Kocaeli Üniversitesi, İktisadi ve İdari Bilimler Fakültesi, Çalışma Ekonomisi ve Endüstri İlişkileri Bölümü Öğretim Üyesi Doç. Dr. Aziz Çelik, AK Parti'nin TBMM’ye sunduğu ve kamuoyunda ‘istihdam paketi’ olarak adlandırılan İşsizlik Sigortası Kanunu ile Bazı Kanunlarda Değişiklik Yapılması Hakkında Kanun Teklifi’ni “Yeni torba yasa teklifi istihdam değil istismar paketidir” diye yorumladı.
Teklifte patronlara ‘bol kepçe’ teşvikler verildiğini, ancak işçileri yeni hak kayıplarının beklediğini vurgulayan Çelik, 25 yaş altı ve 50 yaş üstü işçilerin belirli süreli iş sözleşmesiyle çalıştırılmasının önünün açılmasını şöyle yorumladı:
“Bu değişiklik her şeyden önce yaşa bağlı ayrımcılıktır. Bu ayrım anayasanın eşitlik ilkesinin ihlali anlamına gelmektedir. Sırf belli yaş gruplarında oldukları için milyonlarca işçi temel haklarından yoksun bırakılmaktadır.
Belirli süreli iş sözleşmesi ile çalışmak işçi açısından büyük hak kayıpları yaratacaktır. Belirli süreli sözleşme ile çalışan işçiler kıdem ve ihbar tazminatına hak kazanamazlar. Belirli süreli iş sözleşmesi ile çalışanlar iş güvencesi hükümlerinden yararlanamazlar.”
‘EYT’LİLER DAHA GÜVENCESİZ KOŞULLARDA ÇALIŞACAK’
“Şimdilik kıdem tazminatının fona devredilmesini ertelemiş görünen hükümet kıdem tazminatını parça parça ortadan kaldırmaya başlamış oldu” diyen Çelik, Twitter hesabından teklife ilişkin yaptığı paylaşımlarda, 25 yaş altı ve 50 yaş üstü işçilerin nasıl güvencesiz koşullarda çalıştırılacağını şöyle açıkladı:
“Bu teklif milyonlarca genç çalışanı ve işsiz ile emekliliği yaklaşan milyonlarca işçiyi etkileyecek. Bu teklif en çok emeklilikte yaşa takılanlar (EYT) kapsamında olan işçileri etkileyecek. 50 yaş üstü olan EYT'liler daha güvencesiz koşullarda çalışacak.
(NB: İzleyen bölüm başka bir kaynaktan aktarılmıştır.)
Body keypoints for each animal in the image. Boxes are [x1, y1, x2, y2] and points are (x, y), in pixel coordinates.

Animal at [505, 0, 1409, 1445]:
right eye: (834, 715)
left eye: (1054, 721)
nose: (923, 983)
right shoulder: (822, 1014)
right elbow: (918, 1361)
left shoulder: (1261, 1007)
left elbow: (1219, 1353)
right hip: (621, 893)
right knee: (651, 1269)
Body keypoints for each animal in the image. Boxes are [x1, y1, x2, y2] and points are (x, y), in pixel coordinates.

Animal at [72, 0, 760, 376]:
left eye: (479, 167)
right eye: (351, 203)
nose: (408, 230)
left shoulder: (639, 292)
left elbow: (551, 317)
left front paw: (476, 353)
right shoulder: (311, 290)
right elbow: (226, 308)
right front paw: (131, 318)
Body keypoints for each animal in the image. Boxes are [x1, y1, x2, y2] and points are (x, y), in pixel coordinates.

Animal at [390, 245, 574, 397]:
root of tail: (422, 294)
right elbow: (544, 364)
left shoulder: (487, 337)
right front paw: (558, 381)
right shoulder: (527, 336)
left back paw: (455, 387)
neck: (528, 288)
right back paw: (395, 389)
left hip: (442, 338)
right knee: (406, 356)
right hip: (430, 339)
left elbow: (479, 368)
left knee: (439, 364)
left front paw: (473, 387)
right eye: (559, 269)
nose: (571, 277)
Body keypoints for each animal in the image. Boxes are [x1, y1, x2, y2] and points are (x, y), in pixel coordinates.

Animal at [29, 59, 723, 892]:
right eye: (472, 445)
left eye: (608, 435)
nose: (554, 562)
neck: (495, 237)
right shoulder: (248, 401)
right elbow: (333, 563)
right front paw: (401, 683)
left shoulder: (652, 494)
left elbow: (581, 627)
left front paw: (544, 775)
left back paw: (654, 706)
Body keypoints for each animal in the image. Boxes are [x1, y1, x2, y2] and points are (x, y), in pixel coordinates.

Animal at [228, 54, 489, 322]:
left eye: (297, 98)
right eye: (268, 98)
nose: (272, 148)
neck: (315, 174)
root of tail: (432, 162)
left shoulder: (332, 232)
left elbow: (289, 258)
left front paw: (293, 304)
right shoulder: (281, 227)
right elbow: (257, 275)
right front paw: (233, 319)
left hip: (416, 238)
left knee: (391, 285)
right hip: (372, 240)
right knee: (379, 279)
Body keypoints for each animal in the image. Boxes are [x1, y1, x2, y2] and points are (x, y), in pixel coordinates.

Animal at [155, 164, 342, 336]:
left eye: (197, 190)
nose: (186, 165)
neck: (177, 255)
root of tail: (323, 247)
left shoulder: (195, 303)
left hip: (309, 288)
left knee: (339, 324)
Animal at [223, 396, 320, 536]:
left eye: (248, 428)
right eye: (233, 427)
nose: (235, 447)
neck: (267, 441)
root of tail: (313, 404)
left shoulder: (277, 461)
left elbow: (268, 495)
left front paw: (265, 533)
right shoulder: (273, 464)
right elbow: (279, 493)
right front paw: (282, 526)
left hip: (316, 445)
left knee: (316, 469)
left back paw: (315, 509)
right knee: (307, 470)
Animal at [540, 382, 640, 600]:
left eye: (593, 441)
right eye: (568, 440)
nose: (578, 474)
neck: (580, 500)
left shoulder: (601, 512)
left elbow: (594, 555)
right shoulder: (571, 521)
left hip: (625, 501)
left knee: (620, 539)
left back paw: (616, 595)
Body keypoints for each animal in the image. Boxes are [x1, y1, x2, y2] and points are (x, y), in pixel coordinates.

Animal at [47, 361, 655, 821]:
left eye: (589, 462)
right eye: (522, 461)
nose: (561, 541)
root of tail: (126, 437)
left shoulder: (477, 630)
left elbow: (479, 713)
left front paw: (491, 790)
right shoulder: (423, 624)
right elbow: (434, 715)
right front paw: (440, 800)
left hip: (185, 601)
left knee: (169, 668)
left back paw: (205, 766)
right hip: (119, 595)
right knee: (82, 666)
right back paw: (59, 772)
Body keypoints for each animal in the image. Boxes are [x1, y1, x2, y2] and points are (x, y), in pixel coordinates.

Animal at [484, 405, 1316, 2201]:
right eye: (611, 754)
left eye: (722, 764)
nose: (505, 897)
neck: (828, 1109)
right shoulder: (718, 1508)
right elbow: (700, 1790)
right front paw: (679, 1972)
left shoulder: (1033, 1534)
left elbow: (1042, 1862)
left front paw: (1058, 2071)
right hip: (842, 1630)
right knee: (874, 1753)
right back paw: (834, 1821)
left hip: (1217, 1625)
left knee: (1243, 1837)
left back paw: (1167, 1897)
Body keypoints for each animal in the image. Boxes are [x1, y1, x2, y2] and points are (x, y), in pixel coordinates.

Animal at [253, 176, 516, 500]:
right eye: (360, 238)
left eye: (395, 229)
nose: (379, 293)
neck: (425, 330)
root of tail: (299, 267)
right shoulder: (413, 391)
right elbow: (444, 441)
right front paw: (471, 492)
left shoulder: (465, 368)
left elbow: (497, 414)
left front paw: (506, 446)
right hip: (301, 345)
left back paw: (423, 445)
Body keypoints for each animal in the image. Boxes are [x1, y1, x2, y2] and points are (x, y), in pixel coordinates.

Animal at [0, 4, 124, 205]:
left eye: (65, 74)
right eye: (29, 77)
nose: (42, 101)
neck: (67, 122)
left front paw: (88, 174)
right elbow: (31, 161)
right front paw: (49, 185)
Teklifin diğer vahim düzenlemesi sosyal güvenlik hakkına ve özellikle de emeklilik hakkına darbe indirir niteliktedir. 25 yaşından küçük olup kısmi süreli olarak ayda 10 günden az çalışanlar işçilerin malullük, yaşlılık ve ölüm sigortaları primi ödenmeyecek. 25 yaş altı gençlerin kısmi çalışmaları emeklilikte dikkate alınmayacak. Bu öneri anayasanın sosyal devlet, eşitlik ve sosyal güvenlik hakkına ilişkin hükümlerinin ihlali anlamına gelmektedir.”
Kıdem tazminatın fonu kurulması uzun süredir hükümetin gündeminde. İşveren ve işçi temsilcilerinin mutabık kalamadığı fon tartışmasında son olarak Cumhurbaşkanı Erdoğan "Kendi aranızda halledin" çağrısı yapmıştı.
Kıdem tazminatı; çalışan işçinin hizmet süresi boyunca verdiği emeğin karşılığını almasını sağlayan yasal bir sistemdir.
Kıdem tazminatı hesaplanırken işçiye çalıştığı her bir tam yıl için, giydirilmiş brüt ücretinin otuz günlük tutarı ödenir. Bir yıldan arta kalan süreler için aynı ücret üzerinden oranlama yapılmak suretiyle tazminat tutarı hesaplanır. Giydirilmiş brüt ücret; işçiye verilen ikramiye, prim, yakacak yardımı gibi çıkarları kapsar.
Kıdem tazminatından binde 7,59 yani, %0,00759 oranında damga vergisi kesintisi yapılır.
Kıdem tazminatında hesaplanabilecek bir maaşın tavanı vardır. 2019 Yılı için kıdem tazminatı tavanı 6380 TL idi. 2020 Yılı için kıdem tazminatı tavanı 6.730,15 TL'dir. Maaş bu tutardan yüksek olsa bile bu kadardan hesaplanır.